◆ **Assigned task**
The records below are to be copied word for word, with every picture left out.

◆ **Supplied information**
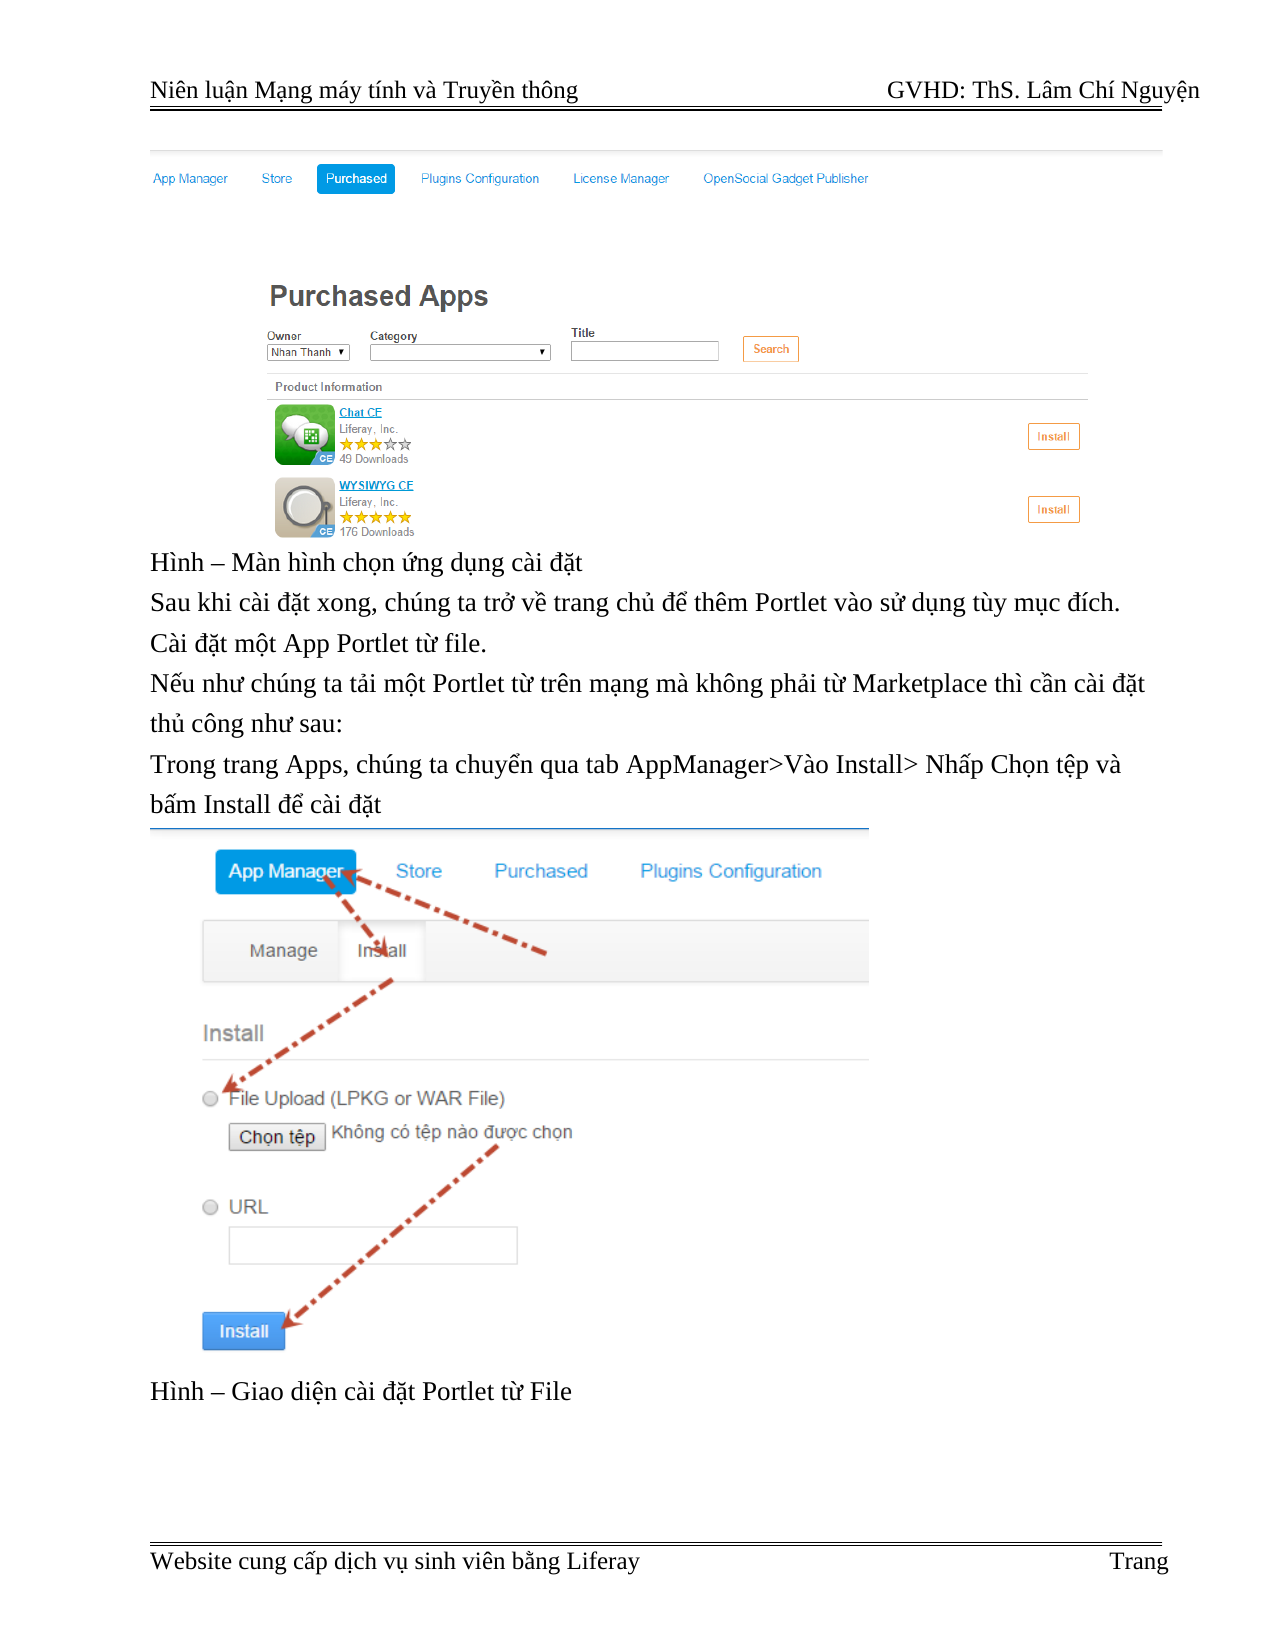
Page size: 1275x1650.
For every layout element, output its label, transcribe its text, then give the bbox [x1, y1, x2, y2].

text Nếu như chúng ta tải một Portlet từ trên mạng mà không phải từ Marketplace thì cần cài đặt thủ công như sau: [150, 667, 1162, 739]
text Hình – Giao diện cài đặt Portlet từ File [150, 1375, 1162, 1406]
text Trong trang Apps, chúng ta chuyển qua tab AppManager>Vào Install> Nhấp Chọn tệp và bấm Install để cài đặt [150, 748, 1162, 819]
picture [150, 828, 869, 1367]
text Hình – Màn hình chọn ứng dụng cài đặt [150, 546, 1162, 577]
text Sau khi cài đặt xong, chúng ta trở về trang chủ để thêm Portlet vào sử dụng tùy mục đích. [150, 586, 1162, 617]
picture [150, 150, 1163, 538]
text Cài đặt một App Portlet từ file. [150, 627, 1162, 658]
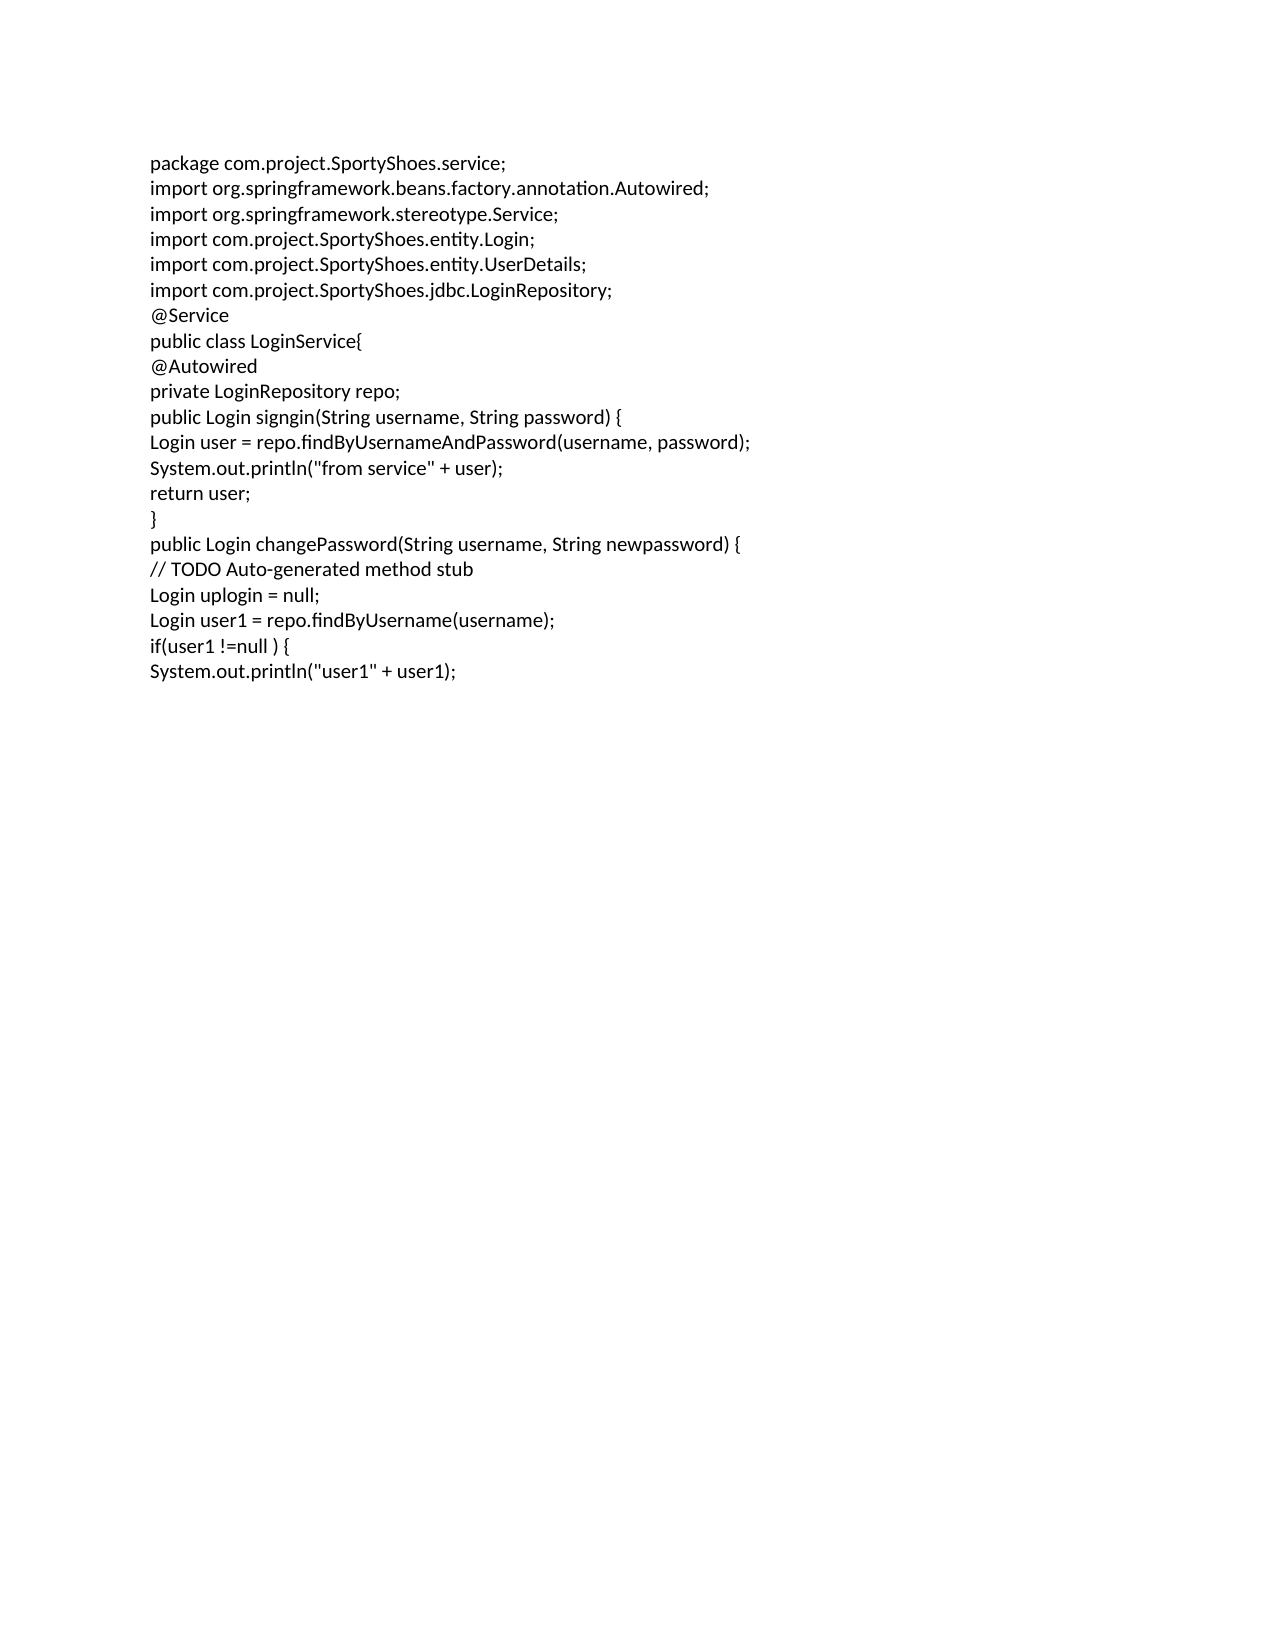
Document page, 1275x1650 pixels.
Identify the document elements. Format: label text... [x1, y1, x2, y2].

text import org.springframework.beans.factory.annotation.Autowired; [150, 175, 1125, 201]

◆ **Exercise solution**
Page size: 1275x1650.
For every layout element, output its label, transcribe its text, then give the bbox [x1, y1, x2, y2].

text Nếu như chúng ta tải một Portlet từ trên mạng mà không phải từ Marketplace thì cần cài đặt thủ công như sau: [150, 667, 1162, 739]
text Hình – Giao diện cài đặt Portlet từ File [150, 1375, 1162, 1406]
text Trong trang Apps, chúng ta chuyển qua tab AppManager>Vào Install> Nhấp Chọn tệp và bấm Install để cài đặt [150, 748, 1162, 819]
picture [150, 828, 869, 1367]
text Hình – Màn hình chọn ứng dụng cài đặt [150, 546, 1162, 577]
text Sau khi cài đặt xong, chúng ta trở về trang chủ để thêm Portlet vào sử dụng tùy mục đích. [150, 586, 1162, 617]
picture [150, 150, 1163, 538]
text Cài đặt một App Portlet từ file. [150, 627, 1162, 658]
Document page, 1275x1650 pixels.
Identify the document elements. Format: label text... [x1, y1, x2, y2].

text import org.springframework.beans.factory.annotation.Autowired; [150, 175, 1125, 201]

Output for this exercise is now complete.